- [Required action] Copy the data that appears below exactly. Drop the pictures.

Collected data:
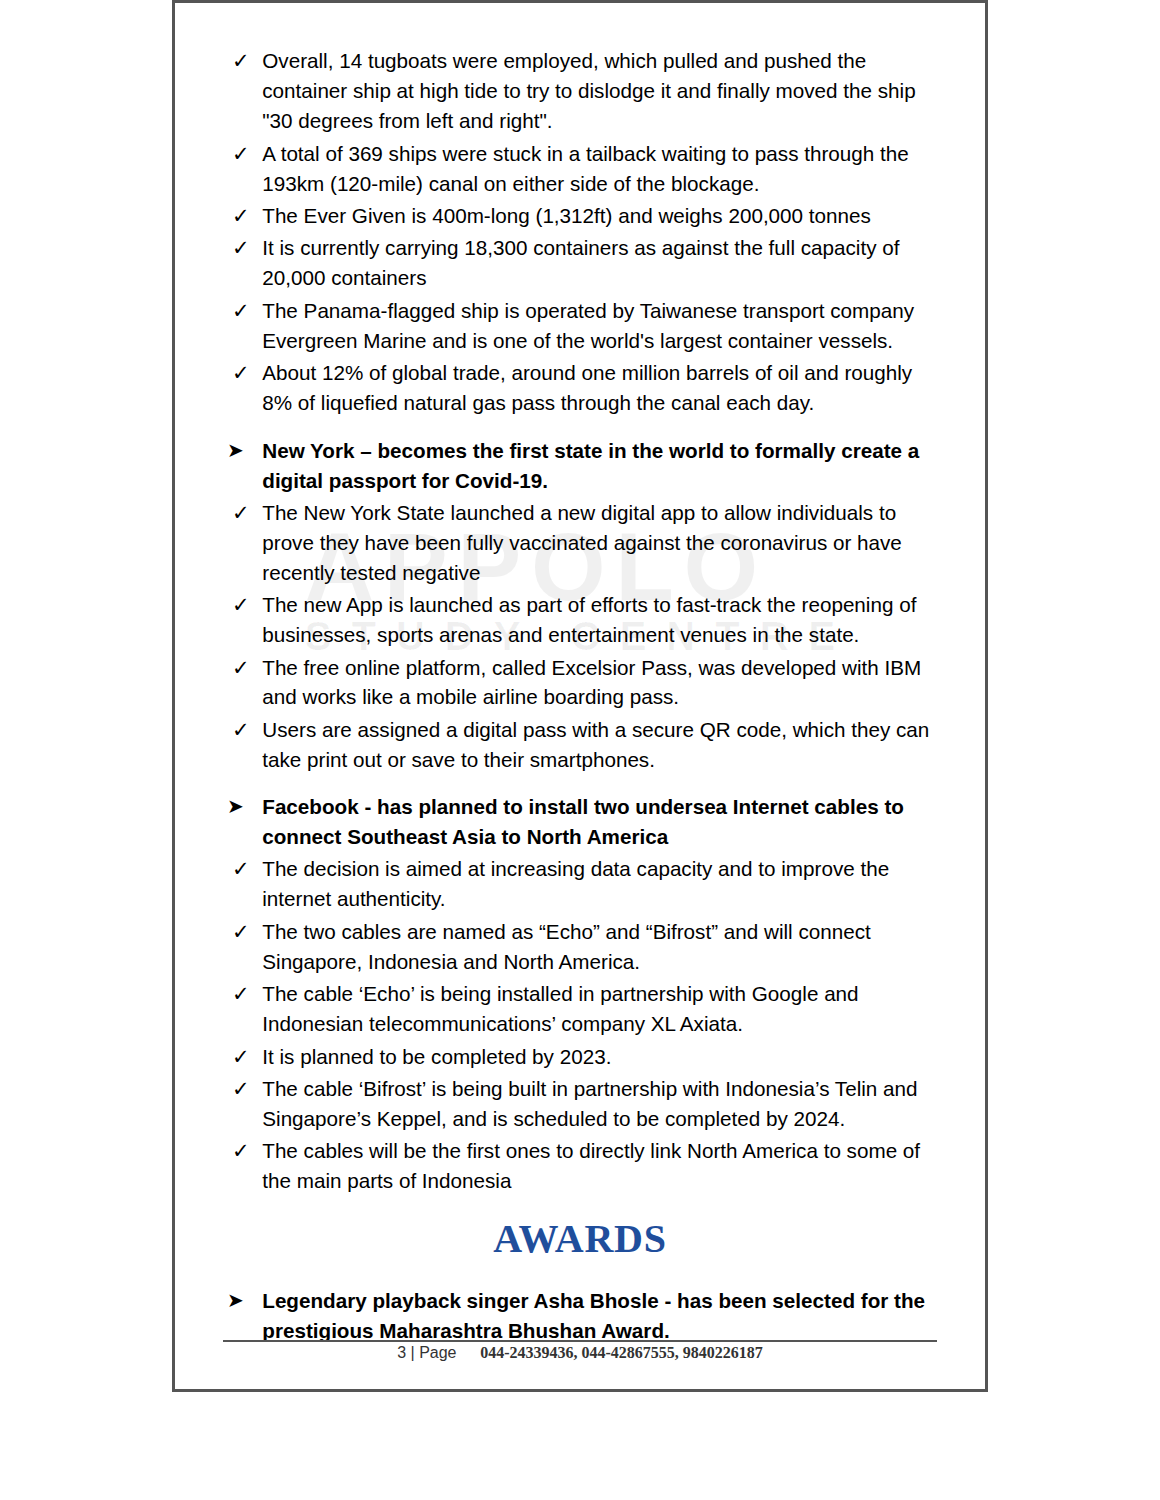APPOLOSTUDY CENTRE
Overall, 14 tugboats were employed, which pulled and pushed the container ship at high tide to try to dislodge it and finally moved the ship "30 degrees from left and right".
A total of 369 ships were stuck in a tailback waiting to pass through the 193km (120-mile) canal on either side of the blockage.
The Ever Given is 400m-long (1,312ft) and weighs 200,000 tonnes
It is currently carrying 18,300 containers as against the full capacity of 20,000 containers
The Panama-flagged ship is operated by Taiwanese transport company Evergreen Marine and is one of the world's largest container vessels.
About 12% of global trade, around one million barrels of oil and roughly 8% of liquefied natural gas pass through the canal each day.
New York – becomes the first state in the world to formally create a digital passport for Covid-19.
The New York State launched a new digital app to allow individuals to prove they have been fully vaccinated against the coronavirus or have recently tested negative
The new App is launched as part of efforts to fast-track the reopening of businesses, sports arenas and entertainment venues in the state.
The free online platform, called Excelsior Pass, was developed with IBM and works like a mobile airline boarding pass.
Users are assigned a digital pass with a secure QR code, which they can take print out or save to their smartphones.
Facebook - has planned to install two undersea Internet cables to connect Southeast Asia to North America
The decision is aimed at increasing data capacity and to improve the internet authenticity.
The two cables are named as “Echo” and “Bifrost” and will connect Singapore, Indonesia and North America.
The cable ‘Echo’ is being installed in partnership with Google and Indonesian telecommunications’ company XL Axiata.
It is planned to be completed by 2023.
The cable ‘Bifrost’ is being built in partnership with Indonesia’s Telin and Singapore’s Keppel, and is scheduled to be completed by 2024.
The cables will be the first ones to directly link North America to some of the main parts of Indonesia
AWARDS
Legendary playback singer Asha Bhosle - has been selected for the prestigious Maharashtra Bhushan Award.
3 | Page 044-24339436, 044-42867555, 9840226187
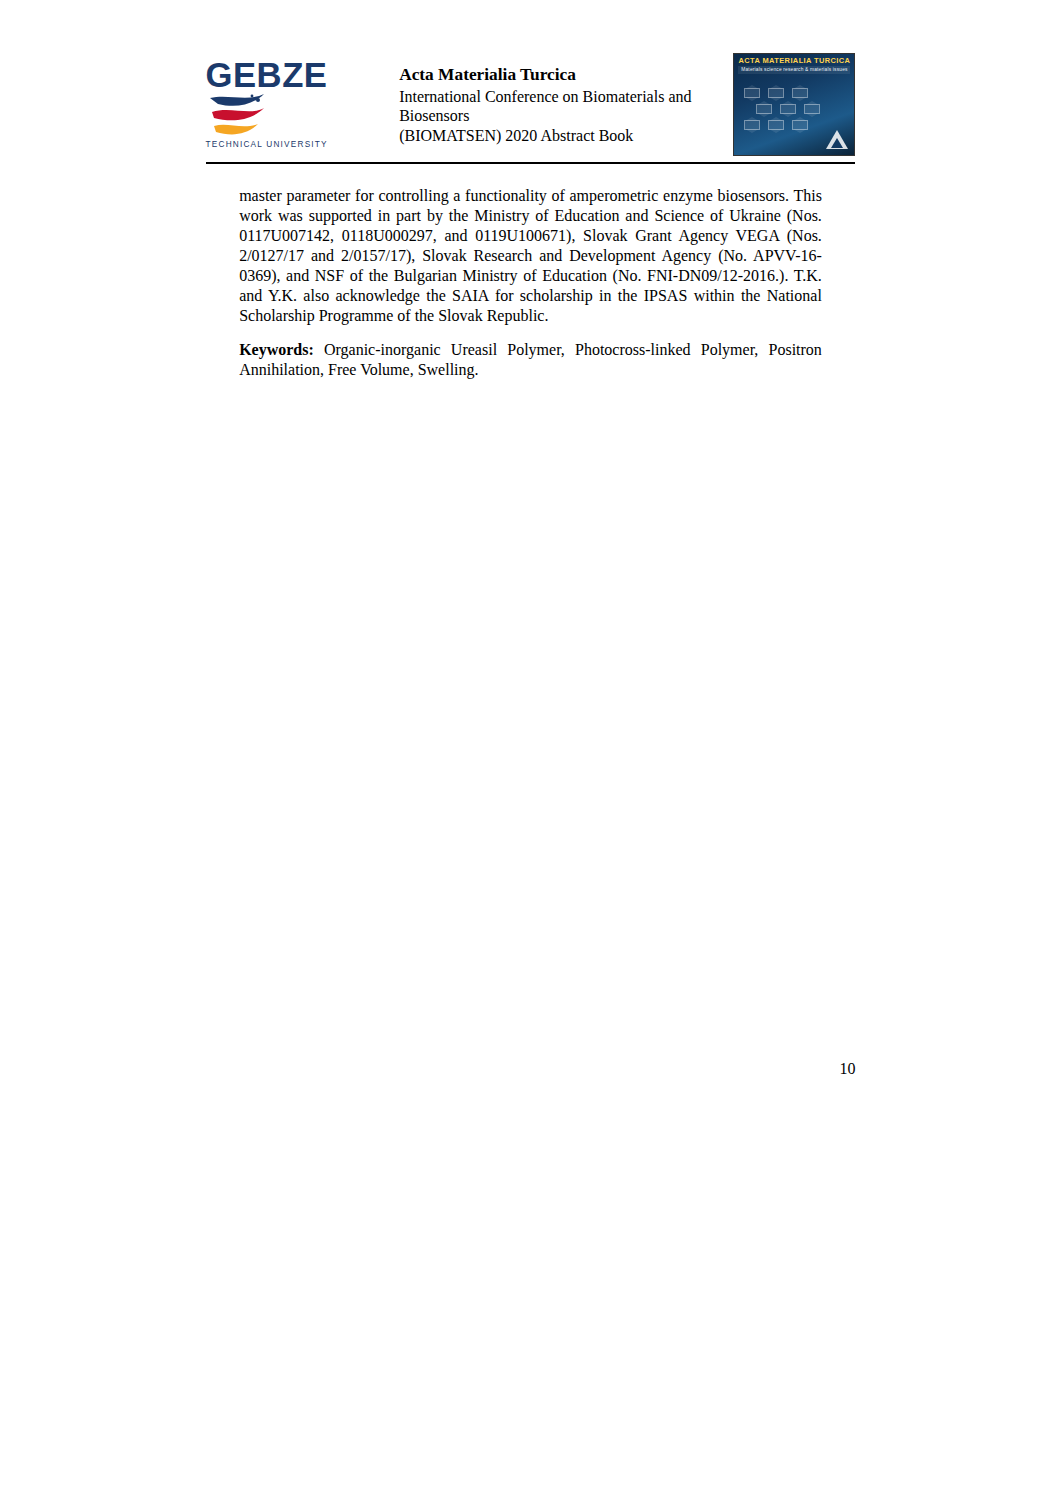GEBZE
Technical University
Acta Materialia Turcica
International Conference on Biomaterials and
Biosensors
(BIOMATSEN) 2020 Abstract Book
ACTA MATERIALIA TURCICA
Materials science research & materials issues
master parameter for controlling a functionality of amperometric enzyme biosensors. This work was supported in part by the Ministry of Education and Science of Ukraine (Nos. 0117U007142, 0118U000297, and 0119U100671), Slovak Grant Agency VEGA (Nos. 2/0127/17 and 2/0157/17), Slovak Research and Development Agency (No. APVV-16-0369), and NSF of the Bulgarian Ministry of Education (No. FNI-DN09/12-2016.). T.K. and Y.K. also acknowledge the SAIA for scholarship in the IPSAS within the National Scholarship Programme of the Slovak Republic.
Keywords: Organic-inorganic Ureasil Polymer, Photocross-linked Polymer, Positron Annihilation, Free Volume, Swelling.
10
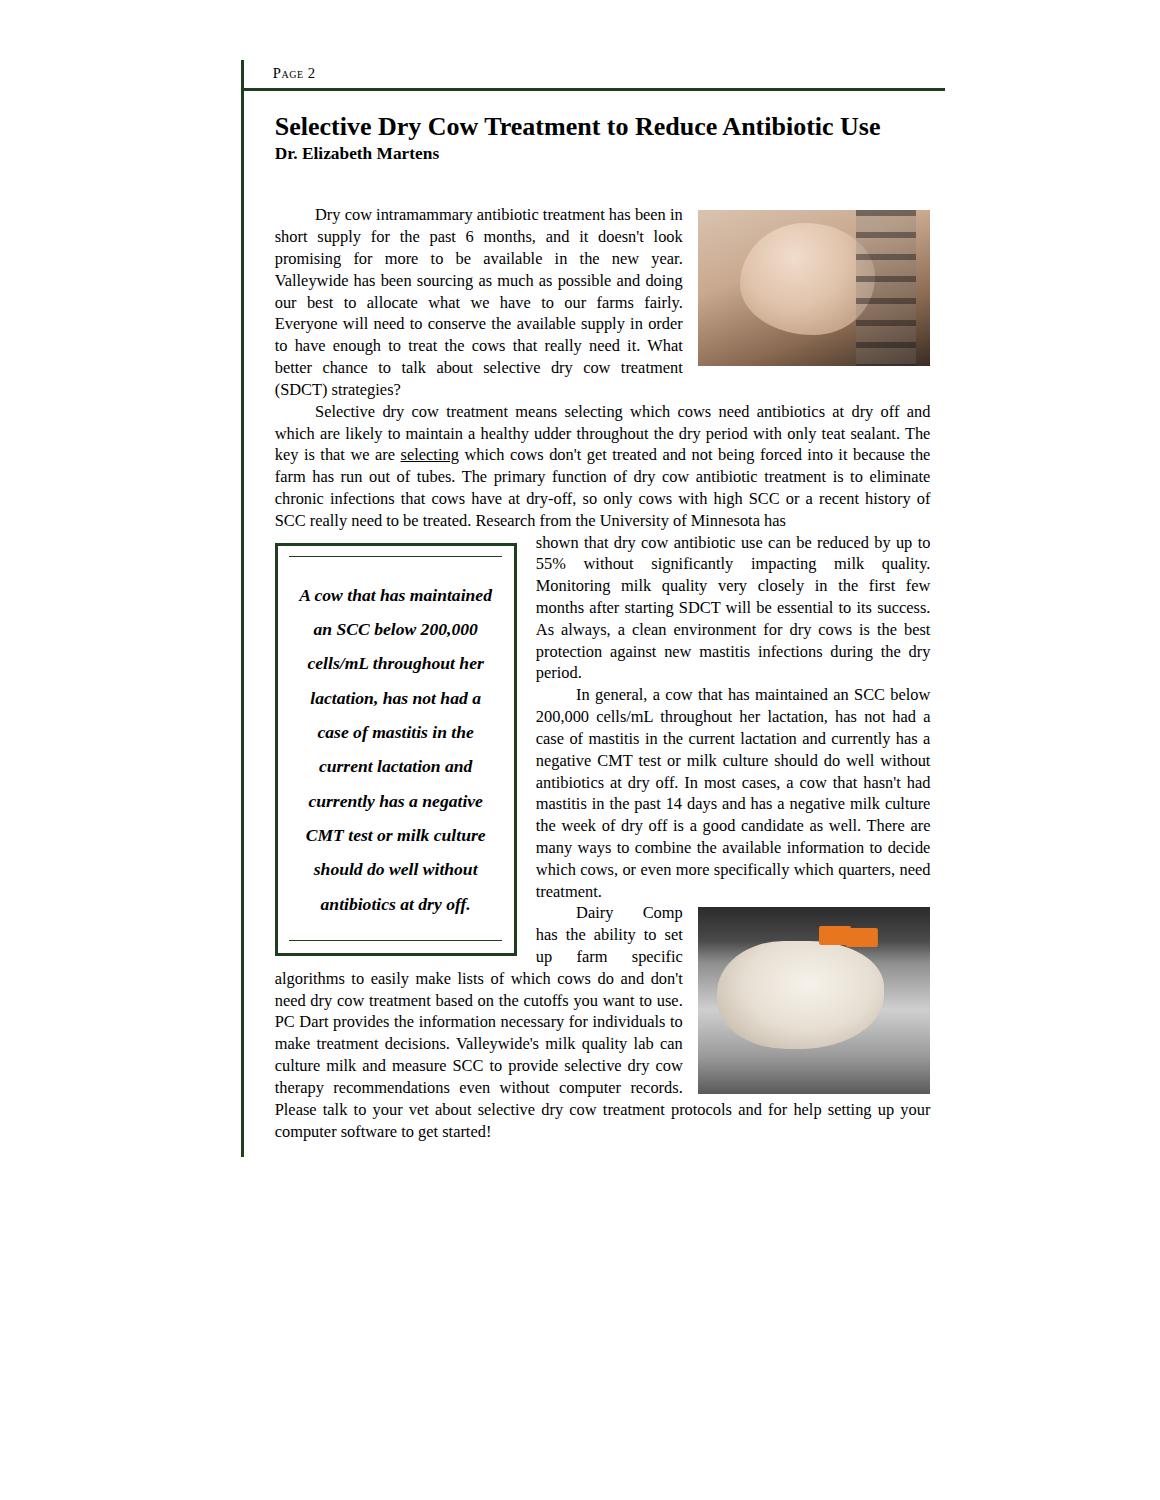Page 2
Selective Dry Cow Treatment to Reduce Antibiotic Use
Dr. Elizabeth Martens
Dry cow intramammary antibiotic treatment has been in short supply for the past 6 months, and it doesn't look promising for more to be available in the new year. Valleywide has been sourcing as much as possible and doing our best to allocate what we have to our farms fairly. Everyone will need to conserve the available supply in order to have enough to treat the cows that really need it. What better chance to talk about selective dry cow treatment (SDCT) strategies?
Selective dry cow treatment means selecting which cows need antibiotics at dry off and which are likely to maintain a healthy udder throughout the dry period with only teat sealant. The key is that we are selecting which cows don't get treated and not being forced into it because the farm has run out of tubes. The primary function of dry cow antibiotic treatment is to eliminate chronic infections that cows have at dry-off, so only cows with high SCC or a recent history of SCC really need to be treated. Research from the University of Minnesota has
A cow that has maintained an SCC below 200,000 cells/mL throughout her lactation, has not had a case of mastitis in the current lactation and currently has a negative CMT test or milk culture should do well without antibiotics at dry off.
shown that dry cow antibiotic use can be reduced by up to 55% without significantly impacting milk quality. Monitoring milk quality very closely in the first few months after starting SDCT will be essential to its success. As always, a clean environment for dry cows is the best protection against new mastitis infections during the dry period.
In general, a cow that has maintained an SCC below 200,000 cells/mL throughout her lactation, has not had a case of mastitis in the current lactation and currently has a negative CMT test or milk culture should do well without antibiotics at dry off. In most cases, a cow that hasn't had mastitis in the past 14 days and has a negative milk culture the week of dry off is a good candidate as well. There are many ways to combine the available information to decide which cows, or even more specifically which quarters, need treatment.
Dairy Comp has the ability to set up farm specific algorithms to easily make lists of which cows do and don't need dry cow treatment based on the cutoffs you want to use. PC Dart provides the information necessary for individuals to make treatment decisions. Valleywide's milk quality lab can culture milk and measure SCC to provide selective dry cow therapy recommendations even without computer records. Please talk to your vet about selective dry cow treatment protocols and for help setting up your computer software to get started!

- [Solution for this problem]
APPOLOSTUDY CENTRE
Overall, 14 tugboats were employed, which pulled and pushed the container ship at high tide to try to dislodge it and finally moved the ship "30 degrees from left and right".
A total of 369 ships were stuck in a tailback waiting to pass through the 193km (120-mile) canal on either side of the blockage.
The Ever Given is 400m-long (1,312ft) and weighs 200,000 tonnes
It is currently carrying 18,300 containers as against the full capacity of 20,000 containers
The Panama-flagged ship is operated by Taiwanese transport company Evergreen Marine and is one of the world's largest container vessels.
About 12% of global trade, around one million barrels of oil and roughly 8% of liquefied natural gas pass through the canal each day.
New York – becomes the first state in the world to formally create a digital passport for Covid-19.
The New York State launched a new digital app to allow individuals to prove they have been fully vaccinated against the coronavirus or have recently tested negative
The new App is launched as part of efforts to fast-track the reopening of businesses, sports arenas and entertainment venues in the state.
The free online platform, called Excelsior Pass, was developed with IBM and works like a mobile airline boarding pass.
Users are assigned a digital pass with a secure QR code, which they can take print out or save to their smartphones.
Facebook - has planned to install two undersea Internet cables to connect Southeast Asia to North America
The decision is aimed at increasing data capacity and to improve the internet authenticity.
The two cables are named as “Echo” and “Bifrost” and will connect Singapore, Indonesia and North America.
The cable ‘Echo’ is being installed in partnership with Google and Indonesian telecommunications’ company XL Axiata.
It is planned to be completed by 2023.
The cable ‘Bifrost’ is being built in partnership with Indonesia’s Telin and Singapore’s Keppel, and is scheduled to be completed by 2024.
The cables will be the first ones to directly link North America to some of the main parts of Indonesia
AWARDS
Legendary playback singer Asha Bhosle - has been selected for the prestigious Maharashtra Bhushan Award.
3 | Page 044-24339436, 044-42867555, 9840226187
GEBZE
Technical University
Acta Materialia Turcica
International Conference on Biomaterials and
Biosensors
(BIOMATSEN) 2020 Abstract Book
ACTA MATERIALIA TURCICA
Materials science research & materials issues
master parameter for controlling a functionality of amperometric enzyme biosensors. This work was supported in part by the Ministry of Education and Science of Ukraine (Nos. 0117U007142, 0118U000297, and 0119U100671), Slovak Grant Agency VEGA (Nos. 2/0127/17 and 2/0157/17), Slovak Research and Development Agency (No. APVV-16-0369), and NSF of the Bulgarian Ministry of Education (No. FNI-DN09/12-2016.). T.K. and Y.K. also acknowledge the SAIA for scholarship in the IPSAS within the National Scholarship Programme of the Slovak Republic.
Keywords: Organic-inorganic Ureasil Polymer, Photocross-linked Polymer, Positron Annihilation, Free Volume, Swelling.
10
Page 2
Selective Dry Cow Treatment to Reduce Antibiotic Use
Dr. Elizabeth Martens
Dry cow intramammary antibiotic treatment has been in short supply for the past 6 months, and it doesn't look promising for more to be available in the new year. Valleywide has been sourcing as much as possible and doing our best to allocate what we have to our farms fairly. Everyone will need to conserve the available supply in order to have enough to treat the cows that really need it. What better chance to talk about selective dry cow treatment (SDCT) strategies?
Selective dry cow treatment means selecting which cows need antibiotics at dry off and which are likely to maintain a healthy udder throughout the dry period with only teat sealant. The key is that we are selecting which cows don't get treated and not being forced into it because the farm has run out of tubes. The primary function of dry cow antibiotic treatment is to eliminate chronic infections that cows have at dry-off, so only cows with high SCC or a recent history of SCC really need to be treated. Research from the University of Minnesota has
A cow that has maintained an SCC below 200,000 cells/mL throughout her lactation, has not had a case of mastitis in the current lactation and currently has a negative CMT test or milk culture should do well without antibiotics at dry off.
shown that dry cow antibiotic use can be reduced by up to 55% without significantly impacting milk quality. Monitoring milk quality very closely in the first few months after starting SDCT will be essential to its success. As always, a clean environment for dry cows is the best protection against new mastitis infections during the dry period.
In general, a cow that has maintained an SCC below 200,000 cells/mL throughout her lactation, has not had a case of mastitis in the current lactation and currently has a negative CMT test or milk culture should do well without antibiotics at dry off. In most cases, a cow that hasn't had mastitis in the past 14 days and has a negative milk culture the week of dry off is a good candidate as well. There are many ways to combine the available information to decide which cows, or even more specifically which quarters, need treatment.
Dairy Comp has the ability to set up farm specific algorithms to easily make lists of which cows do and don't need dry cow treatment based on the cutoffs you want to use. PC Dart provides the information necessary for individuals to make treatment decisions. Valleywide's milk quality lab can culture milk and measure SCC to provide selective dry cow therapy recommendations even without computer records. Please talk to your vet about selective dry cow treatment protocols and for help setting up your computer software to get started!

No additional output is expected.